By the format of the message, this event seems to be a generic one, generated by the Server service when one of its parameters is not within the expected limits. So, if a value is invalid, that means it is either too small, too big or it's not there at all. Our first step would be to check the registry and verify if the value is there and if it is, what is it. How can a good, default valued, be changed to an invalid one? Well, there can be registry corruption (faulty hardware, i.e. hard disks), software bugs - poorly designed programs may overwrite the registry with incorrect values. Viruses can also modify system registry to hide themselves or to create problems.

In order to understand the cause or eventually the effect of such message, our approach would be to get as many details as we can about the registry values mentioned in the event description. Based on that, maybe we can find what changed this value.

Various registry have been reported:

1. "MaxMpxCt" under LanmanServer\Parameters. Let's see what MaxMpxCt is. The first "natural" place to search for it is of course Microsoft's site. Searching for "MaxMpxCt" at search.microsoft.com returned a couple of Q articles. Browsing through them, Q232476 seems to offer a description of this registry value: "MaxMpxCt allows a server to provide a suggested maximum number of simultaneous outstanding client requests to a particular server.". The article provides more details about this value. So, every time a client computer connects to a server, this parameter is provided to the client so it will know not to send too many simultaneous requests. If it does, the server performance may be affected. The article points us to Q191370 for more details about how a server's performance can be affected.
So what are the correct values? The article mentioned above specifies that 50 is the minimal value that can be assigned so if less, this message is recorded. As per Q191370, the maximum value is 65535. Q232476 provides some guidelines on how to estimate the values of these parameters.
We did a search on Windows 2000 registries and there is no such value. From article Q271148 we know that Windows 2000 is still using this but it has a default value of 50 which can be increased to 64,535 (!!!) if necessary by installing SP2. Just continuing reading the Q articles, we see that various server components can be affected: IIS - Q221790, Terminal Server (a few).
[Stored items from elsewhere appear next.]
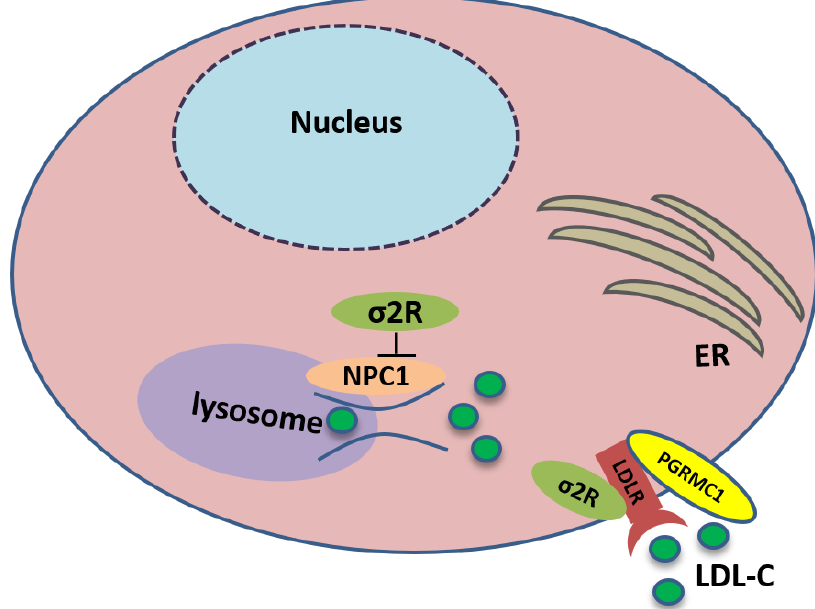
Figure 3. Sigma-2 receptor controls the trafficking of cholesterol. TMEM97 forms a trimeric complex with progesterone receptor membrane component 1 (PGRMC1) and low-density lipoprotein receptor (LDLR), which is responsible for the internalization of LDL. In addition, TMEM97 is a Niemann-Pick C1 (NPC1) binding protein and controls the trafficking of cholesterol out of lysosomes.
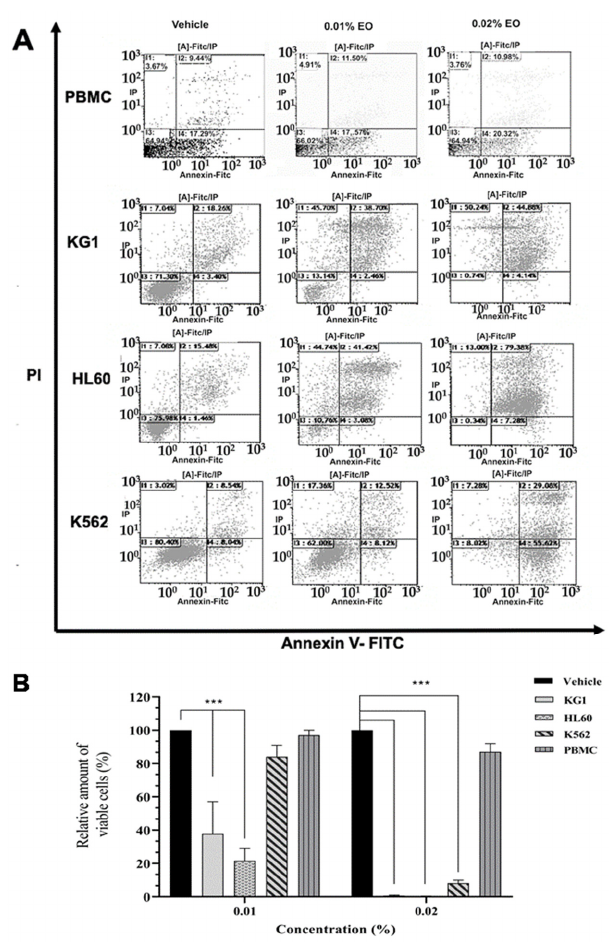
Figure 2. ( A , B ) Cell cytotoxicity of Ptychotis verticillata Essential oil (PV EO) on myeloïd leukemic cell lines and peripheral blood mononuclear cells (PBMCs) from healthy donors. ( A ): Flow cytometric analysis of cell death with Annexin V-FITC/PI double staining after 24 h treatment of KG1, HL60, and K562 cell lines with increasing concentrations of essential oil. Data were analyzed by Kaluza software 2.1. ( B ): The quantification of myeloïd leukemic cell lines viability compared to PBMCs from a healthy donor after their treatment with the same concentrations of PV EO (0.01% and 0.02%). Data represent the mean ± SEM of three independent experiments relative to vehicle. The levels of statistical significance were p < 0.001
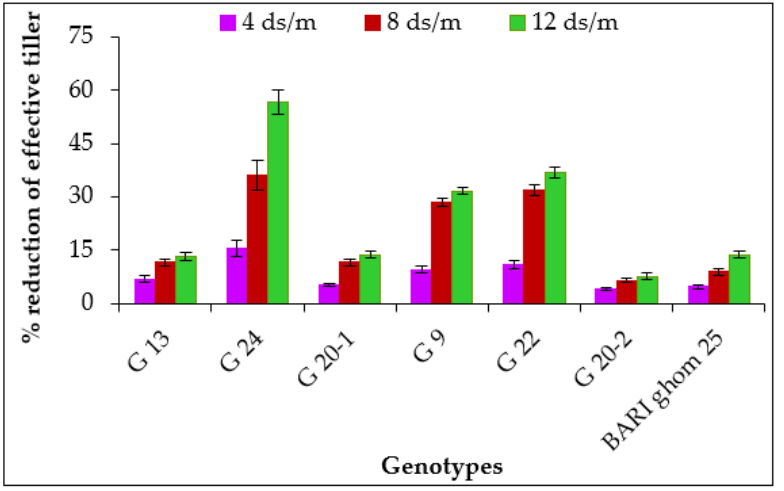
Figure 3. Reduction (%) of effective tillers of wheat genotypes under various salinity levels. The vertical bar indicates average of five independent replicates ( n = 5). Error bars represent standard error.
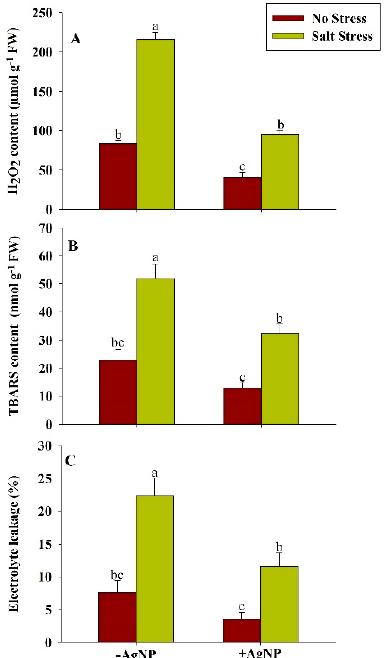
Figure 3. Estimation of oxidative-stress biomarkers: ( A ) Hydrogen peroxide (H 2 O 2 ), ( B ) thiobarbituric acid reactive substances (TBARS), and ( C ) electrolyte leakage (EL) content in wheat at 30 DAS. Plants were grown individually with 0 (control), 100 mM NaCl, 300 ppm AgNPs and NaCl combined with AgNPs. Data are presented as treatments mean ± SE (n = 3). Data followed by same letter are not significantly different by LSD test at ( p ˂ 0.05).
2. "IRPStackSize" under LanmanServer\Parameters. Again, searching for "IRPStackSize" at search.microsoft.com returns several Q articles. An MSDN article describes IRPStackSize as the size of the "I/O Request Packets" stack. So, in other terms, all the Input/Output request like hard disk activity, network, printing, etc... are stored in a queue from where the operating system retrieves them one by one for processing. We can guess that in certain conditions, depending on what applications are installed on the server this parameter needs to be modified so you don't run into problems. However, as per Q225782, for NT this value is by default 4 and can go up to 12. For Windows 2000, the IRPStackSize starts at 15 (with a minimum of 11) - see Q238316. So, our guess is that some applications are trying to adjust this parameter without considering the differences between Windows 2000 and NT and assign an invalid value."